Here are the links to this week’s articles as well as a brief description of each:
1. The World Economy Is Suddenly Running Low on Everything. When the pandemic started last March, many consumers were panic buying. That contributed to surprising shortages of goods such as toilet paper. Today, with the economy on the rebound, we find companies looking to stock up instead. Shortages, transportation bottlenecks, and price spikes are nearing the highest levels we can remember. Concerns that a supercharged global economy will stoke inflation continue to rise.
2. To Kickstart a New Behavior, Copy and Paste. Most of us find changing behaviors difficult. Do you? The next time you’re falling short of a goal, look to high-achieving peers for answers. You’re likely to achieve success more easily – and faster – if you can find someone who’s already doing what you want to do. Try copying and pasting their tactics. It can lead to better results than would come from letting social forces influence you through osmosis.
3. Secret Sauce. At its core, retirement means retiring from work. But this article’s author notes that in reality, a proper understanding of “work” provides the key to a successful retirement. The process starts with two somewhat contradictory key questions: “What is about work we might not want to lose… and what is it about work that we want to eliminate?” The author describes five work-related rewards we should strive to hold on to. He suggests using these insights to design an ideal retirement. Check the blog for his six suggestions you can use to improve your life in retirement.
4. How Your Self Talk Can Make or Break Your Future. We may not realize it. We may not want to admit it either. What’s that? We talk to ourselves. Not only that. We listen to what we say. What do you tell yourself on a daily basis? Self-talk has an important influence on our lives. How? It can make the difference between seeing our dreams come true or having them remain dreams. We can talk to ourselves in ways that allow us to thrive. We can also make ourselves stagnate. Consider asking yourself questions rather than making statements. Confused? Check out the article. It can help you talk to yourself in ways that can increase your chances of success.

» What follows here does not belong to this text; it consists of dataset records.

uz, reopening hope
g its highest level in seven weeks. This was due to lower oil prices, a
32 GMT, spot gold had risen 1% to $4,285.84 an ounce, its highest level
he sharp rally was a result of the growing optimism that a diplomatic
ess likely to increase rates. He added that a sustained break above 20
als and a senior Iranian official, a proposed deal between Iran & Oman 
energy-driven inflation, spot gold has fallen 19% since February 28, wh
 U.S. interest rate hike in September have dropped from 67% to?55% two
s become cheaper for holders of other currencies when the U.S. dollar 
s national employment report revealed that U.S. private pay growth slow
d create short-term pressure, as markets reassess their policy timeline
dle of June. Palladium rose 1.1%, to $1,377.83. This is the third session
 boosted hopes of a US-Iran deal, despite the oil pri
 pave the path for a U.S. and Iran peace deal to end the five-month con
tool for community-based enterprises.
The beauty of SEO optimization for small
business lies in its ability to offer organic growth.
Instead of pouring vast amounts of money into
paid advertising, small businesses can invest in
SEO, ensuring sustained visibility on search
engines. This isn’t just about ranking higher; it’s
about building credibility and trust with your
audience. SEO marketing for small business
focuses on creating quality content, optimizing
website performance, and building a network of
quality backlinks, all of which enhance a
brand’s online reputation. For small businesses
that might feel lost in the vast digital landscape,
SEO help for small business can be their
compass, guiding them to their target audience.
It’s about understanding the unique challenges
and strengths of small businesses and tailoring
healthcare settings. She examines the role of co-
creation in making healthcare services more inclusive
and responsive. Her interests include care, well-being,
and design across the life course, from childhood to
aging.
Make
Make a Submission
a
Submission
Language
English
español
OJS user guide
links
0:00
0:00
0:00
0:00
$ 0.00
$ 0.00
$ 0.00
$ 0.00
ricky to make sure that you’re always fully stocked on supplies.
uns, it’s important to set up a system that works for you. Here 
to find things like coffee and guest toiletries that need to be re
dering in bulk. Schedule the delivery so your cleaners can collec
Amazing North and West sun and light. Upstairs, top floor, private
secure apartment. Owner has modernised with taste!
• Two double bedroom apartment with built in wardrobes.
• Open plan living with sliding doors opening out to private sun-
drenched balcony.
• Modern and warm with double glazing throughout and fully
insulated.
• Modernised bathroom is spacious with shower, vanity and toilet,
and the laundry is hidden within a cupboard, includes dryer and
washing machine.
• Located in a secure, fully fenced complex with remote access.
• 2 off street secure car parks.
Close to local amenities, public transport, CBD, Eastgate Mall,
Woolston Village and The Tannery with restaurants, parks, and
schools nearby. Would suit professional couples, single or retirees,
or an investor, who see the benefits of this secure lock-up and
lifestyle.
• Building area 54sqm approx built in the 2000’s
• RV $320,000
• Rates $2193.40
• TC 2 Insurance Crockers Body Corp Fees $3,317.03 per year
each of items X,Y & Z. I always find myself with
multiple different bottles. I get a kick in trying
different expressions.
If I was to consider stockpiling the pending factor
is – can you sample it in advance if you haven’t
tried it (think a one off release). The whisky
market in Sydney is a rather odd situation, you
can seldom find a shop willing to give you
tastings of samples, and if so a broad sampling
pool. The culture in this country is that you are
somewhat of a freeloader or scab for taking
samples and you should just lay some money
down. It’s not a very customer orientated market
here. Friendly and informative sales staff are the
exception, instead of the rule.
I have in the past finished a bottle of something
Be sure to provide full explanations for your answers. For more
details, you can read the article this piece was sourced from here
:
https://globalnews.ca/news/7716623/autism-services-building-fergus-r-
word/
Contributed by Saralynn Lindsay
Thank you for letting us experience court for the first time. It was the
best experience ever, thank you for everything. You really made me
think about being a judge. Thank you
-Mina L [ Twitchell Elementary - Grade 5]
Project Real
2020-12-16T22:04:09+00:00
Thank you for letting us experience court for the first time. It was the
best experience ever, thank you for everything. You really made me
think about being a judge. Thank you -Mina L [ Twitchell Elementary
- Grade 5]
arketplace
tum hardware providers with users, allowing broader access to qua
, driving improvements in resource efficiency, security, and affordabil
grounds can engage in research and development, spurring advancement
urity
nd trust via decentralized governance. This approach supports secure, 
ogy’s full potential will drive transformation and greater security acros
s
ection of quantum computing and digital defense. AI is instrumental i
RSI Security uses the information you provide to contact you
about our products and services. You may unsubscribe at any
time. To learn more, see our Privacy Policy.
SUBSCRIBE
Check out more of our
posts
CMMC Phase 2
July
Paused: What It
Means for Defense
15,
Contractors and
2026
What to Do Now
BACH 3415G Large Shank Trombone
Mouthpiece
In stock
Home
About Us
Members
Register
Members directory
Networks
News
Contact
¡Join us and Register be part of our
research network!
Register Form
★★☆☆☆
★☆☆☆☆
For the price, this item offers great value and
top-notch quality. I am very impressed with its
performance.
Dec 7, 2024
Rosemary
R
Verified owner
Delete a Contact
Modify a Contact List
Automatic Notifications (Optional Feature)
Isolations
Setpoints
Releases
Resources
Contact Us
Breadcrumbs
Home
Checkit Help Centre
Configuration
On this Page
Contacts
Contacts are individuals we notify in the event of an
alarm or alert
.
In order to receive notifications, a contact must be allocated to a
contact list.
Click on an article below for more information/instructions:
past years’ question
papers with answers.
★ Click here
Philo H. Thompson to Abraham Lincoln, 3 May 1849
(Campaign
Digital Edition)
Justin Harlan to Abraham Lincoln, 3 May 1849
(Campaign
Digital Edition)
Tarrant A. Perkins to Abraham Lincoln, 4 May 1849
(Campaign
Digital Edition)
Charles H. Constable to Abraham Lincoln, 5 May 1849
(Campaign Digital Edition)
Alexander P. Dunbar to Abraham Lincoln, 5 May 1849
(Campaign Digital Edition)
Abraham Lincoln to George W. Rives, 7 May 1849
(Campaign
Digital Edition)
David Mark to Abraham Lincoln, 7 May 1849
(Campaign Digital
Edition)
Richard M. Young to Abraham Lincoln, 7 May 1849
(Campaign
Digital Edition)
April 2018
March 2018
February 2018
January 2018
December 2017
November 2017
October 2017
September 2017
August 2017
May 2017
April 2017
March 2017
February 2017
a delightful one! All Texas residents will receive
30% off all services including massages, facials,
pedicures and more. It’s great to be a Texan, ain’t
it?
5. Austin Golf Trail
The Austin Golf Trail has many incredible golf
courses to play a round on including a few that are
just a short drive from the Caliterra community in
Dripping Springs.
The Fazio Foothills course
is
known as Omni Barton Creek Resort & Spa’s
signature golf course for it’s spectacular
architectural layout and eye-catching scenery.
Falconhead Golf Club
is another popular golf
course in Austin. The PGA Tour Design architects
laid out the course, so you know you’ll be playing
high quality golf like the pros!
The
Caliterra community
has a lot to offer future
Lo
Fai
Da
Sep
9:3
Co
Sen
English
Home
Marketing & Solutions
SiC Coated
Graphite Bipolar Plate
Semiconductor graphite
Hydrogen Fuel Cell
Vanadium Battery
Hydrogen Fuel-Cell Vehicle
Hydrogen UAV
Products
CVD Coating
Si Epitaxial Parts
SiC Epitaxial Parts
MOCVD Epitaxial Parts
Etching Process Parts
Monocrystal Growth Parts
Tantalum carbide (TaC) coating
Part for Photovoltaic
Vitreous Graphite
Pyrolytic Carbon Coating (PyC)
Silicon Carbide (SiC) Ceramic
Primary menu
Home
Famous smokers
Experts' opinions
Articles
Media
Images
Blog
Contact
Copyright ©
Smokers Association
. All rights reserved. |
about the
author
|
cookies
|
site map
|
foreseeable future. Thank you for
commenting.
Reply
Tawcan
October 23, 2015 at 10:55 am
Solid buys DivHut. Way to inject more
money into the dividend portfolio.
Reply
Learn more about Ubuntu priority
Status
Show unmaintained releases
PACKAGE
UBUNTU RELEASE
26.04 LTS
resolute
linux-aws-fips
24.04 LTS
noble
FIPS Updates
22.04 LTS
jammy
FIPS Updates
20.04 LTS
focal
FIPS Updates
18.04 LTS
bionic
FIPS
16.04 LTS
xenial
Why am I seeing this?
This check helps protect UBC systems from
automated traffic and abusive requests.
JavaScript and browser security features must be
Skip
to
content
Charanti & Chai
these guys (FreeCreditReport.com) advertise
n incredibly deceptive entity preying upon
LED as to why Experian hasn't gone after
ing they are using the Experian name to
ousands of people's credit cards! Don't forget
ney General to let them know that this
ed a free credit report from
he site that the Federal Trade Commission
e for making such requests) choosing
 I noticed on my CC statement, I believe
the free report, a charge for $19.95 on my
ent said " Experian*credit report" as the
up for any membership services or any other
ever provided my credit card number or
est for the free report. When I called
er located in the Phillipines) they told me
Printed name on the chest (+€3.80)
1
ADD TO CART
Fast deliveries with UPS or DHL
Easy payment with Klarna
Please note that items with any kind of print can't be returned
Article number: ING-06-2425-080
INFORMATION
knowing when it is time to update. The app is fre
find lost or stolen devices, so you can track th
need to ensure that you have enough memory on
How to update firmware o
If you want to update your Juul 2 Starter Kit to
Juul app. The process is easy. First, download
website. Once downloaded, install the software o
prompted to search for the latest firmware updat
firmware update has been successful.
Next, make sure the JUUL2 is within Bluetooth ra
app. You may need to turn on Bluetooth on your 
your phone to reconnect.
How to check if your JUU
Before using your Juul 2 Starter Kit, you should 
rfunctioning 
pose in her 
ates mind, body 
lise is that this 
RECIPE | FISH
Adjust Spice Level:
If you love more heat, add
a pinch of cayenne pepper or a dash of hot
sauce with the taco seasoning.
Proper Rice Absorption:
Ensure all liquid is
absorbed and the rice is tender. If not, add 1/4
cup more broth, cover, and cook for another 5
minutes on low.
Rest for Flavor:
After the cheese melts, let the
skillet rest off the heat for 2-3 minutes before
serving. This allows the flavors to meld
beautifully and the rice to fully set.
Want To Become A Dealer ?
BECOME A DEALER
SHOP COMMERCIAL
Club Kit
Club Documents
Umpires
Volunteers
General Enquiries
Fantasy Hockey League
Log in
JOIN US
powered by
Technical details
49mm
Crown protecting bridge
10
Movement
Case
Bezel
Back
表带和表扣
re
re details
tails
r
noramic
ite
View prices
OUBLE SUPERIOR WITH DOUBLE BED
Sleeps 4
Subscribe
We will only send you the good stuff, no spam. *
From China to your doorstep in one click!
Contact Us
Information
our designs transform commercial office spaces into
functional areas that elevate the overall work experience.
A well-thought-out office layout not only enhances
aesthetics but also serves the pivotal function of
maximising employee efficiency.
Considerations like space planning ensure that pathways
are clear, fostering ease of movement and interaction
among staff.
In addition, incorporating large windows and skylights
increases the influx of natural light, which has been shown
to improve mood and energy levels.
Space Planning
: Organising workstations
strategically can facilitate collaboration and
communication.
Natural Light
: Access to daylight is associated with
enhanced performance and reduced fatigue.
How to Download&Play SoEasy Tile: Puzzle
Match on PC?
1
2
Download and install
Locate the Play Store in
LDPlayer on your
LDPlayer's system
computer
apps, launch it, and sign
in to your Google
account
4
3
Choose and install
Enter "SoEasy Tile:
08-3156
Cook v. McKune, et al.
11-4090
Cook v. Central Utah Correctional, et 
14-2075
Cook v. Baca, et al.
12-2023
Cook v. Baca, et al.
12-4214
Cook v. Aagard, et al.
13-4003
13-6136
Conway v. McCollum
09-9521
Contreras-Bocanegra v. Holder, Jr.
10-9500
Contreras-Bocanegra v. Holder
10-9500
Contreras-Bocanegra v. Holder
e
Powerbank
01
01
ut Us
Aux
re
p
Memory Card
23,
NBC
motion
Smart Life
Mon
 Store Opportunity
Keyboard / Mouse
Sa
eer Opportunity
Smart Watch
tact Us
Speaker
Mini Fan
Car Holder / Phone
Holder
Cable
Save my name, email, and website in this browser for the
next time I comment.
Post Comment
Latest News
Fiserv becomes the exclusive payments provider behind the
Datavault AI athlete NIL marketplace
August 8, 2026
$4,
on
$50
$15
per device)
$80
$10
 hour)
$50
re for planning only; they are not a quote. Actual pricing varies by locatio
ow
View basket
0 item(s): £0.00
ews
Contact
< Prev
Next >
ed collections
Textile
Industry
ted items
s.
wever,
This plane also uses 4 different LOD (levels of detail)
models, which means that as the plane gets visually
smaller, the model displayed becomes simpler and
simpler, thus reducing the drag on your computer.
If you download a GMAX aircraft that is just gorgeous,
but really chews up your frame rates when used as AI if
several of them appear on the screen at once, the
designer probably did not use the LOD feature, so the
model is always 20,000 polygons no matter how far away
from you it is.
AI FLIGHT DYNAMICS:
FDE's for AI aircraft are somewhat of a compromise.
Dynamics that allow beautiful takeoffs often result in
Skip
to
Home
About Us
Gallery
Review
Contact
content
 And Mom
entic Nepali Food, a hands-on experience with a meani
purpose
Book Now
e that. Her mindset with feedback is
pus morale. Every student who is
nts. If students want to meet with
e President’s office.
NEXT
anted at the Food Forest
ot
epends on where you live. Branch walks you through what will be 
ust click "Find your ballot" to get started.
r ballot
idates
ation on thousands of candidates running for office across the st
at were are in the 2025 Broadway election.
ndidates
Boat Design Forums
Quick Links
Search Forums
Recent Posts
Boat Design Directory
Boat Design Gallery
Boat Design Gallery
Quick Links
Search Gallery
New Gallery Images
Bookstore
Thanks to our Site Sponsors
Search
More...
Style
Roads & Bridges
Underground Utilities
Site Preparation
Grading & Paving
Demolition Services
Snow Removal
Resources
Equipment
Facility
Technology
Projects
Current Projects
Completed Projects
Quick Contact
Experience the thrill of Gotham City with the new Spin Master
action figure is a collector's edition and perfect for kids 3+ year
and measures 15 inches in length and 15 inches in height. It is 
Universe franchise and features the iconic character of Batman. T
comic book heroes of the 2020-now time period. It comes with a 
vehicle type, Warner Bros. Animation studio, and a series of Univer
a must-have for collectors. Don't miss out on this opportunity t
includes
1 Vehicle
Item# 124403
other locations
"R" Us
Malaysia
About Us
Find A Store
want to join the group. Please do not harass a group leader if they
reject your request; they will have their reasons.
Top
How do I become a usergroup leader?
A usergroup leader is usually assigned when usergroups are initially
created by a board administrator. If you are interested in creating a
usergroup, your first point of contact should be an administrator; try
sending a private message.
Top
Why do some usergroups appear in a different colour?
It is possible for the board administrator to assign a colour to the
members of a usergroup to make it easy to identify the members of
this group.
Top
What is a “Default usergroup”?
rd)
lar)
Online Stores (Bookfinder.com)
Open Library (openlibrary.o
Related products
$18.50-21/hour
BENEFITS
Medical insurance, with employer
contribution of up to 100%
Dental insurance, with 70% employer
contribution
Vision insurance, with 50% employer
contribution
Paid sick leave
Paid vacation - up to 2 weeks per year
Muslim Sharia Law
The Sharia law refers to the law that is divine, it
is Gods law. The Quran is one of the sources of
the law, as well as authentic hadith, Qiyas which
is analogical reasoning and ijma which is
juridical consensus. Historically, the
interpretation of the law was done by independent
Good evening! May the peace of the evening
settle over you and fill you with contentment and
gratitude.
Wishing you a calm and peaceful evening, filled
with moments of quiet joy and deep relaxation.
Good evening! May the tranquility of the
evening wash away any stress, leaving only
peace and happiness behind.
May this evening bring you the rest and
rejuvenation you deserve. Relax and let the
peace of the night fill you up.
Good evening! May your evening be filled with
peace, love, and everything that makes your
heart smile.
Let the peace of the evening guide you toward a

5. 10 Things You Shouldn’t Care About as an Investor. When it comes to investing, less can often be more. It can be easy to fall victim to information overload. If we want, we can see how our portfolio’s value changes from second to second. Focusing too closely on our portfolios can keep us from getting things accomplished. We must filter out what we shouldn’t care about as investors. This article shares 10 things you may want to pay less (or no) attention to. In my opinion, the best was saved for last. It highlights something I discuss with clients and prospects all the time. “The whole point of investing in the first place is achieving your financial goals, not beating the market.” In other words, you want your investments to earn enough to allow you to live the life you desire in retirement. Taking on too much risk can keep that from happening.